Мир желает, чтобы кто-то в очередной раз заразил всех своими заблуждениями, чтобы нашёлся какой-то смельчак, который бы прокричал: «Да вы все обрюзгшие пидоры, все ваши ценности — пидорские, вся ваша мораль — не стоит и гроша, этика трещит по швам, эстетика на уровне детской песочницы, я покажу вам как надо…». Величие литературы ли, кинематографа ли прямо-пропорционально силе дерзания. Литература и кинематограф сегодня боятся дерзать, они боятся заблуждаться, потому что заблуждаться — это всегда равноценно как минимум неврозам, как максимум скорой смерти. Художники уже не хотят класть на алтарь искусств куски своей плоти (душевной ли, физической ли), даже из расчёта бросить очередной цивилизационный, антропологический или экзистенциальный вызов. И это в общем очень печально, потому что с разрушением этого моста между страданием и искусством, пропадает всякий авторитет искусства, пропадает искусство как таковое, искусство, как отражение бытового насилия сценическим, условным, каким оно всегда и было. Авторитет искусства всегда подкреплялся силами заблуждения, заблуждения двигали историю вперёд, заставляли всех что-то менять.
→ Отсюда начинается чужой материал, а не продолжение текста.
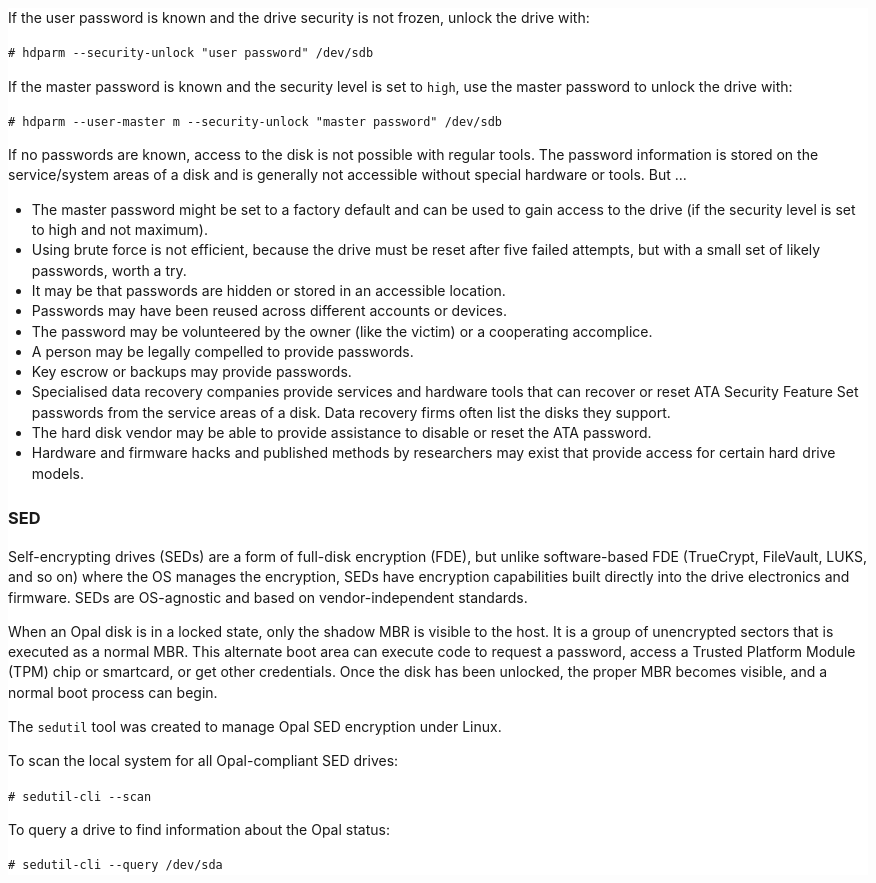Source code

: If the user password is known and the drive security is not frozen, unlock the drive with:

```text
# hdparm --security-unlock "user password" /dev/sdb
```

If the master password is known and the security level is set to `high`, use the master password to unlock the drive with:

```text
# hdparm --user-master m --security-unlock "master password" /dev/sdb
```

If no passwords are known, access to the disk is not possible with regular tools. The password information is stored on the service/system areas of a disk and is generally not accessible without special hardware or tools. But ...

* The master password might be set to a factory default and can be used to gain access to the drive (if the security level is set to high and not maximum).
* Using brute force is not efficient, because the drive must be reset after five failed attempts, but with a small set of likely passwords, worth a try.
* It may be that passwords are hidden or stored in an accessible location.
* Passwords may have been reused across different accounts or devices.
* The password may be volunteered by the owner (like the victim) or a cooperating accomplice.
* A person may be legally compelled to provide passwords.
* Key escrow or backups may provide passwords.
* Specialised data recovery companies provide services and hardware tools that can recover or reset ATA Security Feature Set passwords from the service areas of a disk. Data recovery firms often list the disks they support.
* The hard disk vendor may be able to provide assistance to disable or reset the ATA password.
* Hardware and firmware hacks and published methods by researchers may exist that provide access for certain hard drive models.

### SED

Self-encrypting drives (SEDs) are a form of full-disk encryption (FDE), but unlike software-based FDE (TrueCrypt, FileVault, LUKS, and so on) where the OS manages the encryption, SEDs have encryption capabilities built directly into the drive electronics and firmware. SEDs are OS-agnostic and based on vendor-independent standards.

When an Opal disk is in a locked state, only the shadow MBR is visible to the host. It is a group of unencrypted sectors that is executed as a normal MBR. This alternate boot area can execute code to request a password, access a Trusted Platform Module (TPM) chip or smartcard, or get other credentials. Once the disk has been unlocked, the proper MBR becomes visible, and a normal boot process can begin.

The `sedutil` tool was created to manage Opal SED encryption under Linux.

To scan the local system for all Opal-compliant SED drives:

```text
# sedutil-cli --scan
```

To query a drive to find information about the Opal status:

```text
# sedutil-cli --query /dev/sda
```
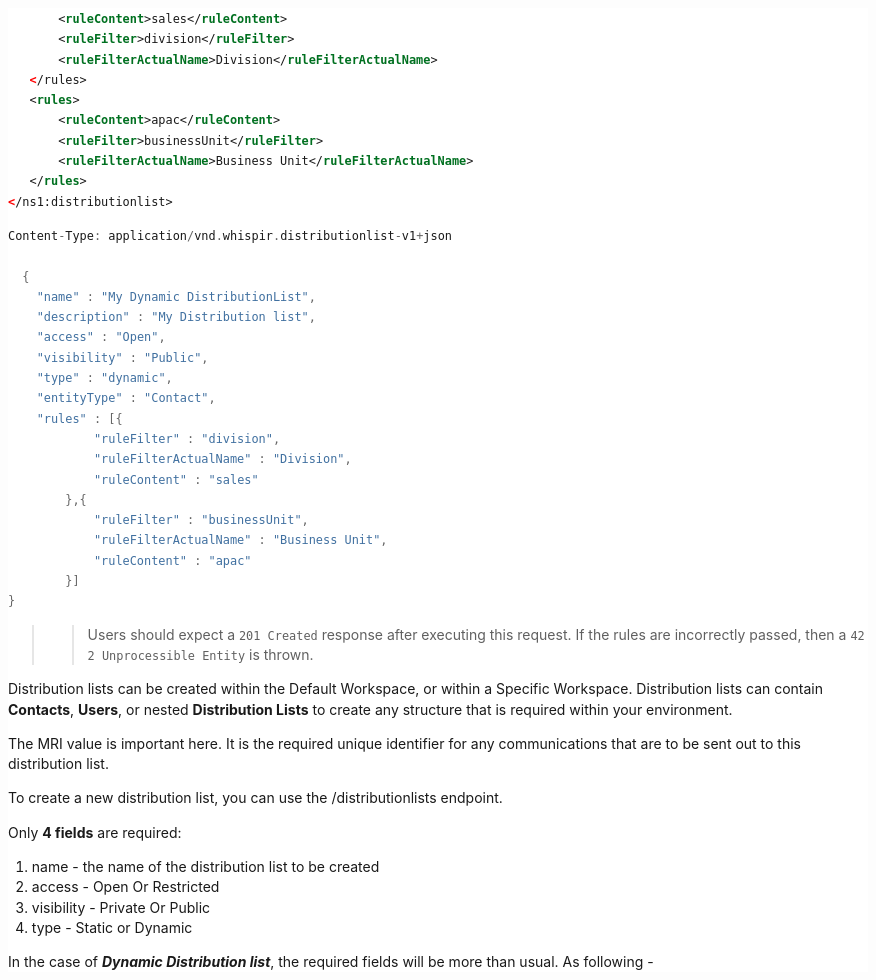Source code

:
```xml
       <ruleContent>sales</ruleContent>
       <ruleFilter>division</ruleFilter>
       <ruleFilterActualName>Division</ruleFilterActualName>
   </rules>
   <rules>
       <ruleContent>apac</ruleContent>
       <ruleFilter>businessUnit</ruleFilter>
       <ruleFilterActualName>Business Unit</ruleFilterActualName>
   </rules>
</ns1:distributionlist>
```
```go
Content-Type: application/vnd.whispir.distributionlist-v1+json
 
  {
    "name" : "My Dynamic DistributionList",
    "description" : "My Distribution list",
    "access" : "Open",
    "visibility" : "Public",
    "type" : "dynamic",
    "entityType" : "Contact",
	"rules" : [{
			"ruleFilter" : "division",
			"ruleFilterActualName" : "Division",
			"ruleContent" : "sales"
		},{
			"ruleFilter" : "businessUnit",
			"ruleFilterActualName" : "Business Unit",
			"ruleContent" : "apac"
		}]
}
```

> > Users should expect a `201 Created` response after executing this request. If the rules are incorrectly passed, then a `422 Unprocessible Entity` is thrown.

Distribution lists can be created within the Default Workspace, or within a Specific Workspace. Distribution lists can contain **Contacts**, **Users**, or nested **Distribution Lists** to create any structure that is required within your environment. 


The MRI value is important here. It is the required unique identifier for any communications that are to be sent out to this distribution list.

To create a new distribution list, you can use the /distributionlists endpoint.

Only **4 fields** are required:

 1. name - the name of the distribution list to be created 
 2. access - Open Or Restricted 
 3. visibility - Private Or Public
 4. type - Static or Dynamic

In the case of _**Dynamic Distribution list**_, the required fields will be more than usual. As following - 
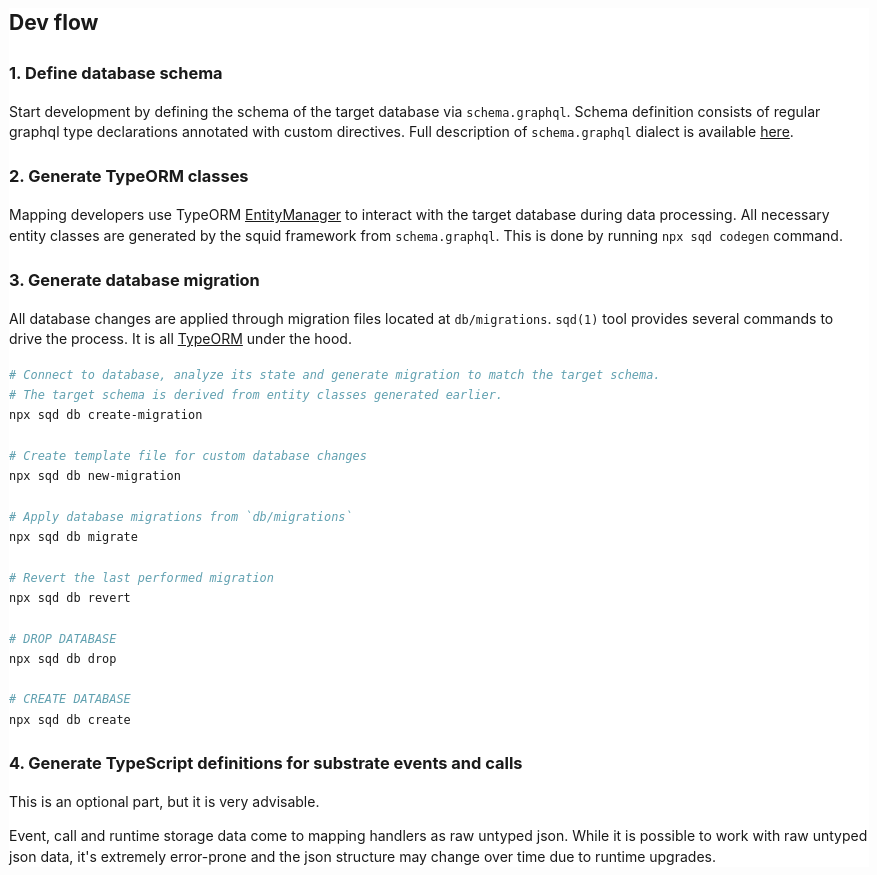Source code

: 
## Dev flow

### 1. Define database schema

Start development by defining the schema of the target database via `schema.graphql`.
Schema definition consists of regular graphql type declarations annotated with custom directives.
Full description of `schema.graphql` dialect is available [here](https://docs.subsquid.io/schema-spec).

### 2. Generate TypeORM classes

Mapping developers use TypeORM [EntityManager](https://typeorm.io/#/working-with-entity-manager)
to interact with the target database during data processing. All necessary entity classes are
generated by the squid framework from `schema.graphql`. This is done by running `npx sqd codegen`
command.

### 3. Generate database migration

All database changes are applied through migration files located at `db/migrations`.
`sqd(1)` tool provides several commands to drive the process.
It is all [TypeORM](https://typeorm.io/#/migrations) under the hood.

```bash
# Connect to database, analyze its state and generate migration to match the target schema.
# The target schema is derived from entity classes generated earlier.
npx sqd db create-migration

# Create template file for custom database changes
npx sqd db new-migration

# Apply database migrations from `db/migrations`
npx sqd db migrate

# Revert the last performed migration
npx sqd db revert

# DROP DATABASE
npx sqd db drop

# CREATE DATABASE
npx sqd db create            
```

### 4. Generate TypeScript definitions for substrate events and calls

This is an optional part, but it is very advisable. 

Event, call and runtime storage data come to mapping handlers as raw untyped json. 
While it is possible to work with raw untyped json data, it's extremely error-prone and the json structure may change over time due to runtime upgrades.
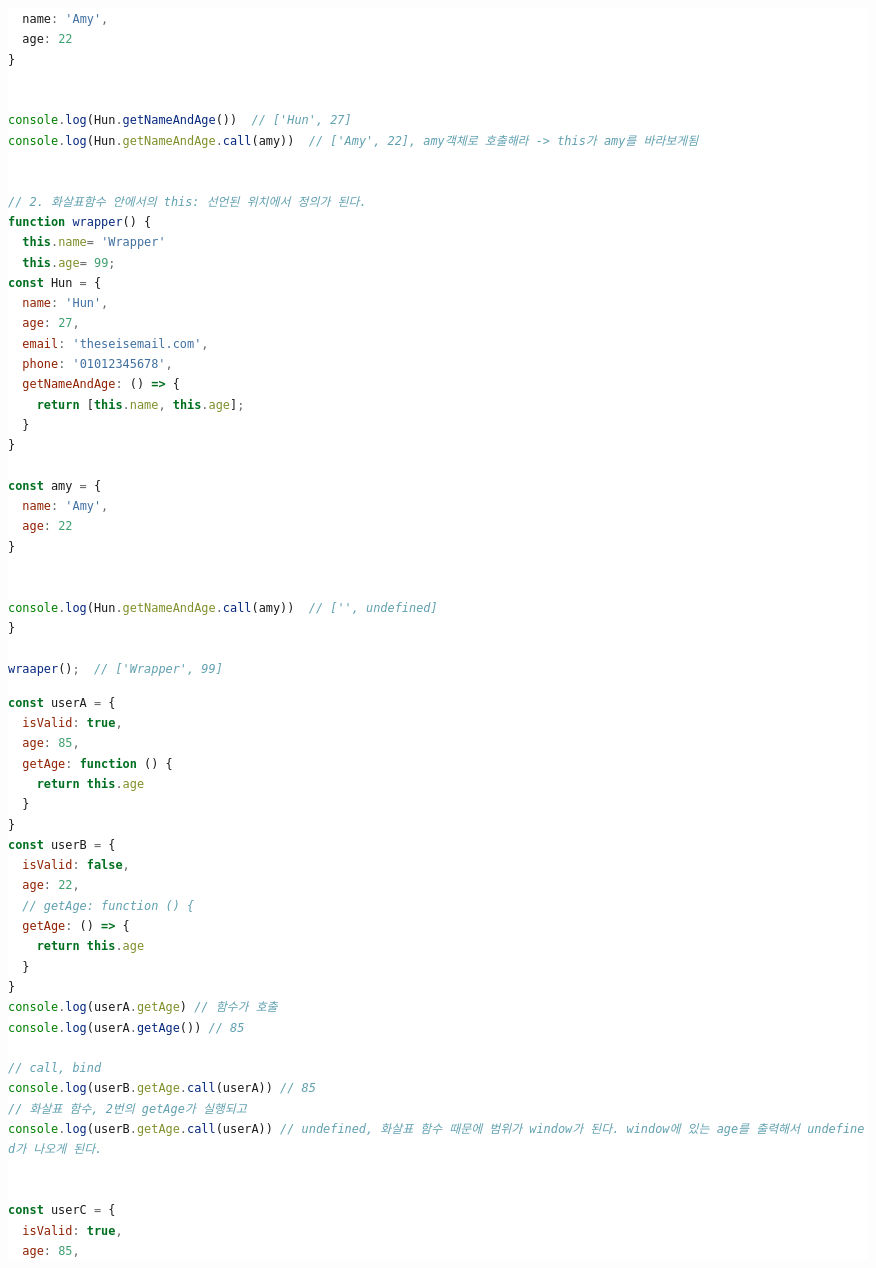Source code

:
 ```js
  name: 'Amy',
  age: 22
}


console.log(Hun.getNameAndAge())  // ['Hun', 27]
console.log(Hun.getNameAndAge.call(amy))  // ['Amy', 22], amy객체로 호출해라 -> this가 amy를 바라보게됨


// 2. 화살표함수 안에서의 this: 선언된 위치에서 정의가 된다.
function wrapper() {
  this.name= 'Wrapper'
  this.age= 99;
const Hun = {
  name: 'Hun',
  age: 27,
  email: 'theseisemail.com',
  phone: '01012345678',
  getNameAndAge: () => {
    return [this.name, this.age];
  }
}

const amy = {
  name: 'Amy',
  age: 22
}


console.log(Hun.getNameAndAge.call(amy))  // ['', undefined]
}

wraaper();  // ['Wrapper', 99]
```

```js
const userA = {
  isValid: true,
  age: 85,
  getAge: function () {
    return this.age
  }
}
const userB = {
  isValid: false,
  age: 22,
  // getAge: function () {
  getAge: () => {
    return this.age
  }
}
console.log(userA.getAge) // 함수가 호출
console.log(userA.getAge()) // 85

// call, bind
console.log(userB.getAge.call(userA)) // 85
// 화살표 함수, 2번의 getAge가 실행되고 
console.log(userB.getAge.call(userA)) // undefined, 화살표 함수 때문에 범위가 window가 된다. window에 있는 age를 출력해서 undefined가 나오게 된다.


const userC = {
  isValid: true,
  age: 85,
```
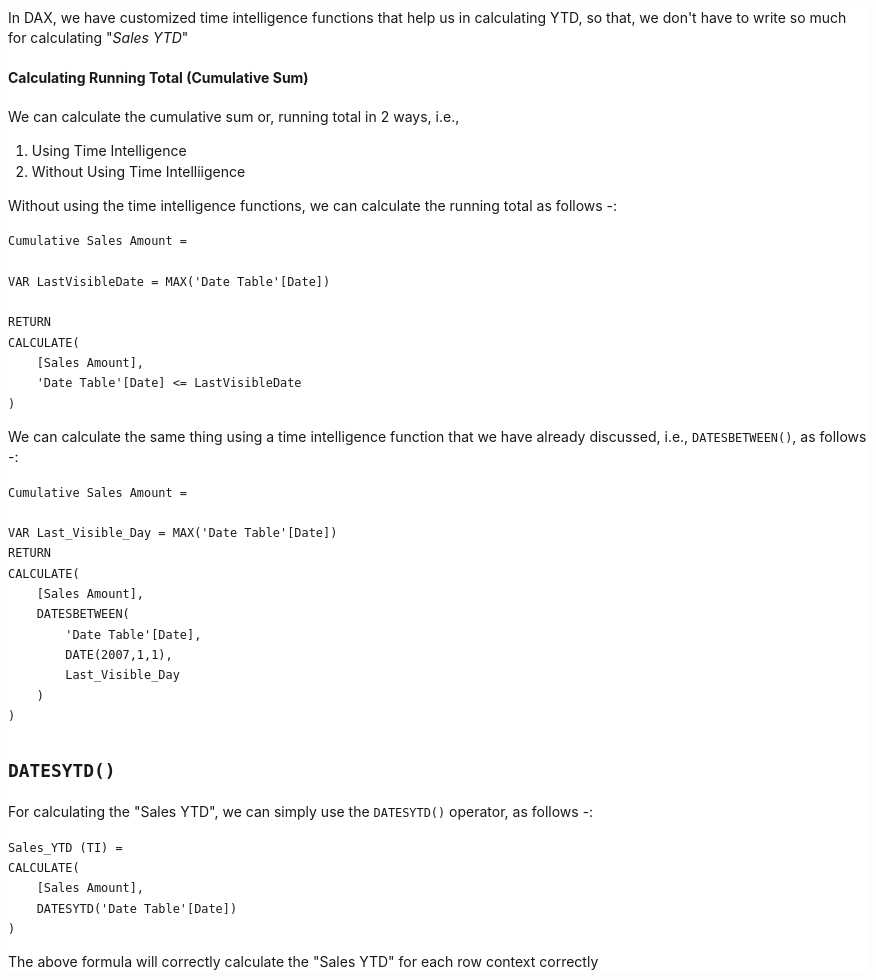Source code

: In DAX, we have customized time intelligence functions that help us in calculating YTD, so that, we don't have to write so much for calculating "_Sales YTD_"

#### Calculating Running Total (Cumulative Sum)

We can calculate the cumulative sum or, running total in 2 ways, i.e.,

1.  Using Time Intelligence
2.  Without Using Time Intelliigence

Without using the time intelligence functions, we can calculate the running total as follows -:

```dax
Cumulative Sales Amount =

VAR LastVisibleDate = MAX('Date Table'[Date])

RETURN
CALCULATE(
    [Sales Amount],
    'Date Table'[Date] <= LastVisibleDate
)
```

We can calculate the same thing using a time intelligence function that we have already discussed, i.e., `DATESBETWEEN()`, as follows -:

```dax
Cumulative Sales Amount =

VAR Last_Visible_Day = MAX('Date Table'[Date])
RETURN
CALCULATE(
    [Sales Amount],
    DATESBETWEEN(
        'Date Table'[Date],
        DATE(2007,1,1),
        Last_Visible_Day
    )
)
```

## `DATESYTD()`

For calculating the "Sales YTD", we can simply use the `DATESYTD()` operator, as follows -:

```dax
Sales_YTD (TI) =
CALCULATE(
    [Sales Amount],
    DATESYTD('Date Table'[Date])
)
```

The above formula will correctly calculate the "Sales YTD" for each row context correctly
Постмодернизм не бросил никакого цивилизационного вызова, он лишь окаменел в своём конформизме, мимикрировал, как Цинцинат, встроился в существующую иерархию. Вдобавок, замерла история. Прогресс оказался иллюзией. Старый язык описания индивида исчерпал себя. Закончились философские теории, способные описать новых нас. И люди хотят, ждут этого нового вызова, поэтому, должны быть, они и идут сегодня на «Постороннего».